DNS Records Terraform Code

Here’s a minimalist Terraform file main.tf that will read the file with DNS entries, and create a new record from each line.

data "local_file" "dns_file" {
  filename = "./${var.domain}.txt"
}

locals {
  # Convert file to array
  dns_records = toset([ for e in split("\n", data.local_file.dns_file.content) :
                        replace(e, "/\\s+/", " ") if e != "" ])
}
  
resource "gandi_livedns_record" "record" {
  for_each =  local.dns_records
  zone     =  var.domain
  name     =  split(" ",each.value)[0]
  type     =  split(" ",each.value)[3]
  ttl      =  split(" ",each.value)[1]
  values   = [split(" ",each.value)[4]]
}


There you can appreciate the power of Terraform that can do many things in just a few lines of code.

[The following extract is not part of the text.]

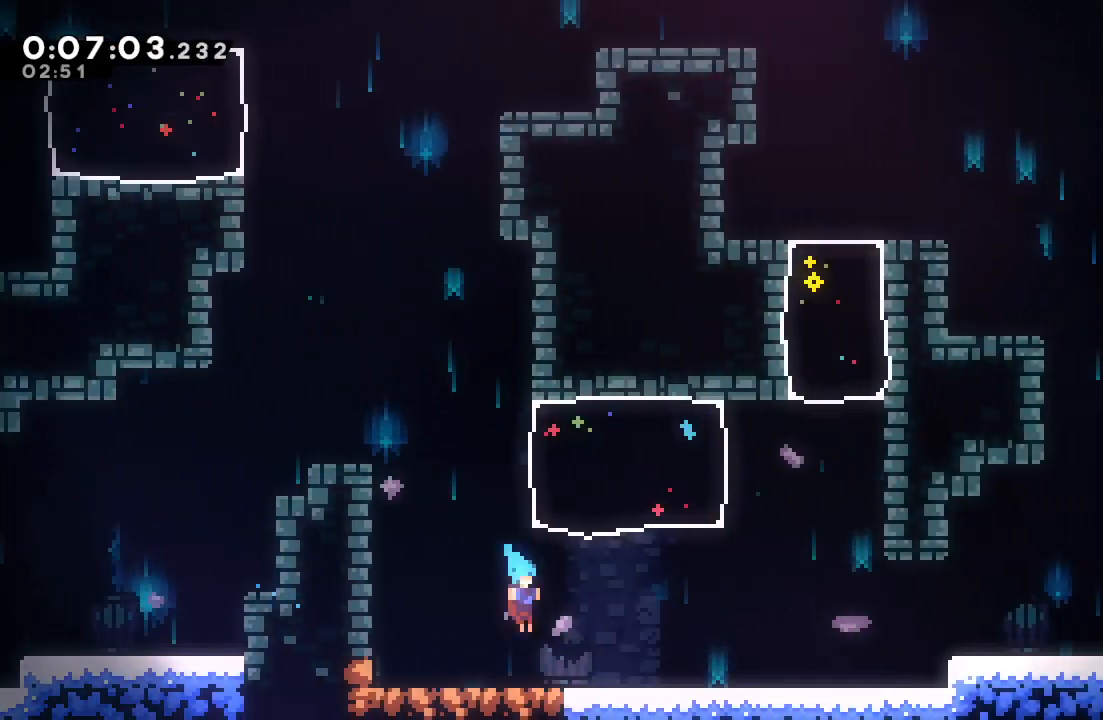
{"dt_ms": 500, "buttons": ["DPAD_RIGHT"], "left_stick": "center", "right_stick": "center", "events": [[100, "CROSS", "down"], [217, "CROSS", "up"], [283, "CIRCLE", "down"], [283, "DPAD_DOWN", "up"], [500, "CIRCLE", "up"]]}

Note that I remove multiple spaces – replace(e, “/\\s+/”, ” “) – when splitting lines because the split function creates empty elements if it finds multiple spaces in a row. I also ignore empty lines. Then we loop throughout each line to create DNS records with a gandi_livedns_record resource type.
This works for A and CNAME records.

We could apply different treatments for each type of records creating separate arrays, or to ignore other types of DNS entries:

dns_records   = [ for e in split("\n", data.local_file.dns_file.content) :
                  replace(e, "/\\s+/", " ") if e != "" ]
A_records     = toset([for e in local.dns_records : e if split(" ",e)[3] == "A"])
CNAME_records = toset([for e in local.dns_records : e if split(" ",e)[3] == "CNAME"])

You could then loop on A_records to create A records, and deal with CNAME in a second resource block.
We could also handle CNAME entries with multiple values, TXT records, etc …

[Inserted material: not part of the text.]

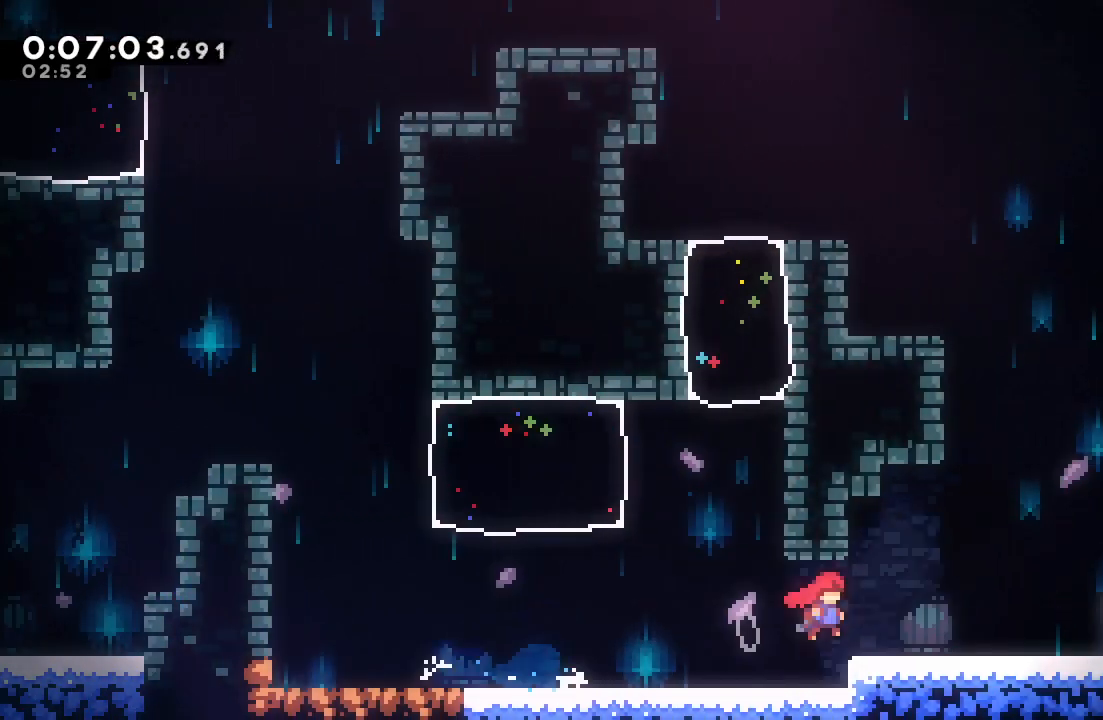
{"dt_ms": 500, "buttons": ["DPAD_RIGHT"], "left_stick": "center", "right_stick": "center", "events": [[117, "CIRCLE", "down"], [250, "CIRCLE", "up"], [317, "CROSS", "down"], [317, "DPAD_DOWN", "down"], [383, "CROSS", "up"], [433, "CIRCLE", "down"], [450, "CIRCLE", "up"], [467, "DPAD_DOWN", "up"]]}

Plan and Apply DNS Records Creation with Terraform

Run terraform plan to check what terraform is going to do. It should say it will create 3 resources. terraform apply will actually create DNS entries.

$ terraform plan

Terraform used the selected providers to generate the following execution plan.
Resource actions are indicated with the following symbols:
  + create

Terraform will perform the following actions:

  # gandi_livedns_record.record["www 300 IN CNAME www1"] will be created
  + resource "gandi_livedns_record" "record" {
      + href   = (known after apply)
      + id     = (known after apply)
      + name   = "www"
      + ttl    = 300
      + type   = "CNAME"
      + values = [
          + "www1",
        ]
      + zone   = "domain.com"
    }

  [...]

Plan: 3 to add, 0 to change, 0 to destroy.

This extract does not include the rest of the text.